The formation apparently represents deposition in fresh or brackish water of lacustrine or lagoonal character, including shoreline and beach deposits and possibly some subaerial deposition on a piedmont slope. The formation is transitional with the underlying Cuiba formation, and with the overlying La Villa formation, in a stratigraphic sequence that represents a regression. The boundary with the Cuiba marks the change from claystones of the El Fausto to considerably sandier sediments of the Los Ranchos. The rather arbitrary boundary closely coincides with the base of the escarpment representing the change from the hilly area of the Los Ranchos to the valley or depression of the El Fausto.

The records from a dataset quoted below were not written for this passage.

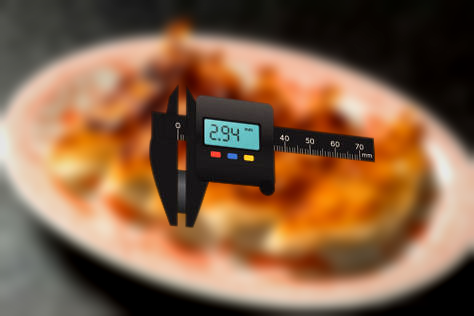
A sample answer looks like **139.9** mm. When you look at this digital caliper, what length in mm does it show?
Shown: **2.94** mm
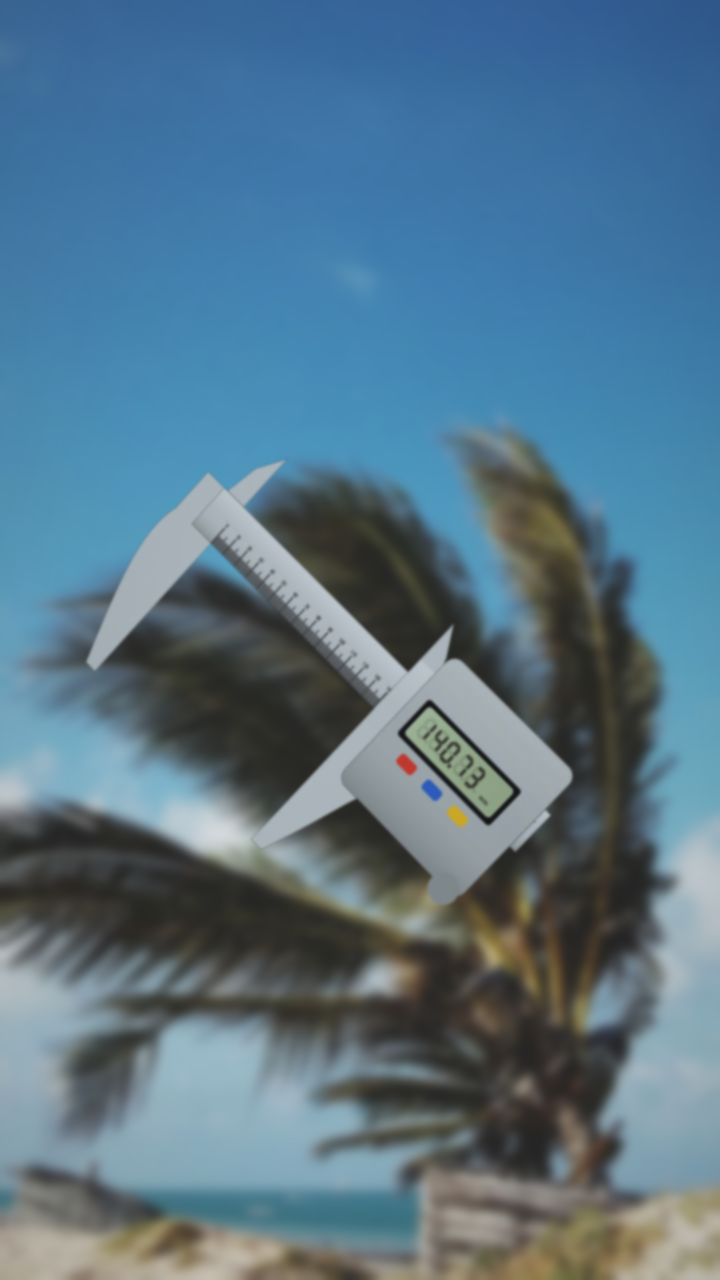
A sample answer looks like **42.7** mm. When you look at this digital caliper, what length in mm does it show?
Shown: **140.73** mm
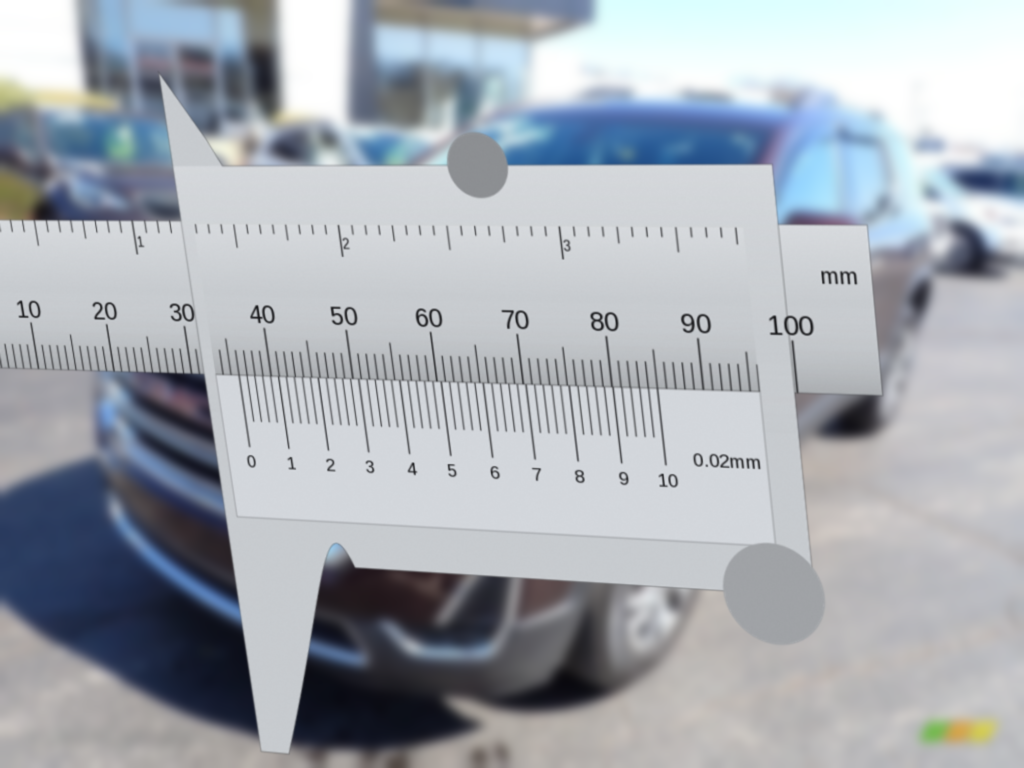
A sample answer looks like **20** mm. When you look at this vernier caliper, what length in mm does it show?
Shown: **36.0** mm
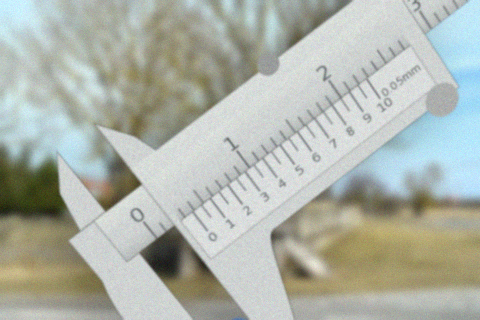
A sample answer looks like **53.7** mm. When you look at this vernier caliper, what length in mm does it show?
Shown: **3.8** mm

Although the contact of the Los Ranchos with the overlying La Villa is also a transition, in the area from the Río Palmar to the Río Cogollo, it can be traced easily by different lihology of the two formations and the relatively sharp topographic break between them. The boundary becomes less distinct south of the Río Cogollo, although there is a physical change that can be traced as far south as the Río Negro and makes possible a rough delineation between the two formations. An unpublished report (Richmond Exploration Company, P. B. McGrath and J. B. Miller) describes the Los Ranchos south of the Río Cogollo: "Well over three-quarters of the exposed sediments are gray to buff-colored clays. The remainder is made up of thin, cross-bedded ferruginous sandstones. The Los Ranchos sediments are perhaps gradational with the beds of the La Villa sequence within this area. The two formations are similar, and the contact can only be mapped by noting the frequency of outcrops, and in a general way, a slow change in lihology from one formation to another. This gradation contrasts with the condition found farther north in the vicinity of the Macoa anticline, where there is a sharp break in lithology from brown to buff sandstones and gray clays (Los Ranchos) to white, friable sands (La Villa), and an accompanying topographic break from cuesta ridges to relatively flat 'cabana' lands."

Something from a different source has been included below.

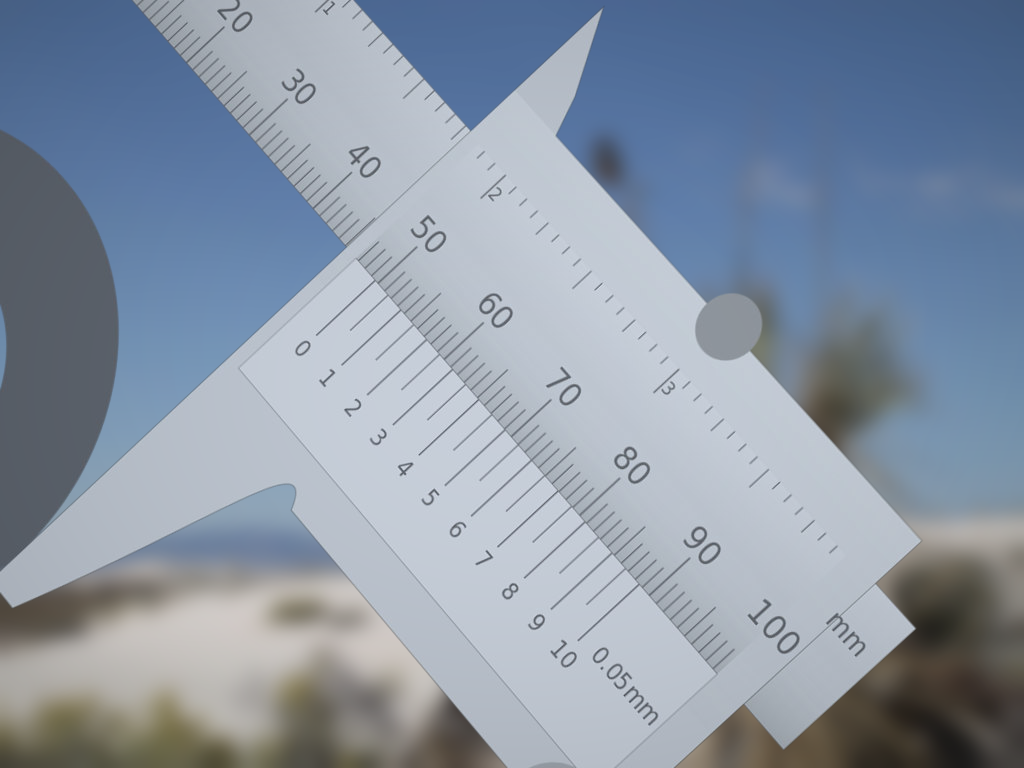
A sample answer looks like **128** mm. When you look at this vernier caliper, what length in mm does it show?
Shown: **49.6** mm
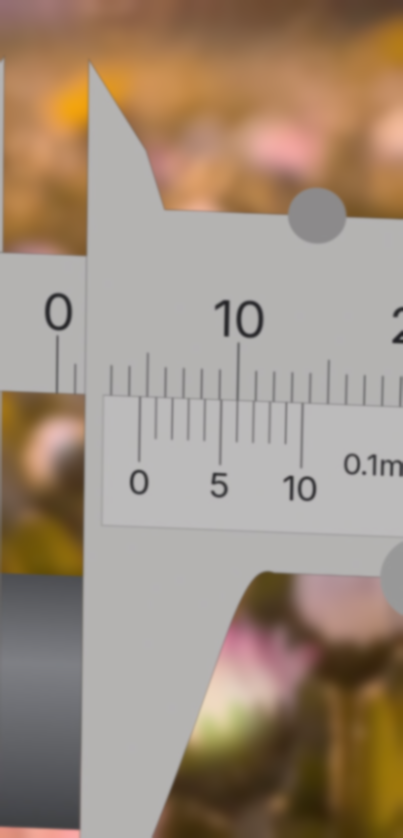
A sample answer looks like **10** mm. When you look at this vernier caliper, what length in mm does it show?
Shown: **4.6** mm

Northward from the Río Palmar, the Los Ranchos-La Villa boundary cannot be readily traced for more than a few kilometers, and lateral change in the two formations again is responsible. Eastward in the subsurface, the physical character of the Los Ranchos changes in more pronounced manner so that there is no distinction from the La Villa; both formations are represented largely by claystones. This change in facies may also involve loss of section from the base of the Los Ranchos to the Cuiba formation.

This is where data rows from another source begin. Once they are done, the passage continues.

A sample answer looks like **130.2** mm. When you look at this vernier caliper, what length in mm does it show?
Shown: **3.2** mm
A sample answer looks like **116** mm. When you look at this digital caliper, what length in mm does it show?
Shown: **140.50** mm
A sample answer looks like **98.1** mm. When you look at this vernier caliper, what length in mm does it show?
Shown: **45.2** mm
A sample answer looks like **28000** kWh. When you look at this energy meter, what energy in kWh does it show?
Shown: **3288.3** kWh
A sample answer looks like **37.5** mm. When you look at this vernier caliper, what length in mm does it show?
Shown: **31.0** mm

The Los Ranchos evidently was deposited in a zone more or less parallel to the Perijá mountain front and reflects tectonic activity and erosion in the region to the west. Related tectonic events and approximately correlative time appear to be represented by the El Guayabo group of the Río de Oro area. Sutton (1946, p. 1704), aptly uses the term Los Ranchos in an equivalent sense to the term Los Melones for the Manuelote syncline area, Río Guasare, and in so doing has recognized the existing lithologic and sectional affinity of these two units. The problem of regionally separating the Los Ranchos from the La Villa justifies the use of the term "Arimpia group" for undifferentiatedd mapping of the two formations. Age for the Los Ranchos post-dates the Cuiba and Macoa units which evidently were deposited in early stages of the Miocene. Therefore middle Miocene or probable upper Miocene age might be reasonably assigned to the Los Ranchos. So far as is known, faunal content is restricted to rare occurrence of foraminifera of the genera Miliammina. Other faunal suites that sometimes have been assigned to the Los Ranchos (e.g. the suite listed for the Calentura-1 well, Liddle, 1946, p. 484), probably represent formations subjacent to the Los Ranchos and have been erroneously assigned.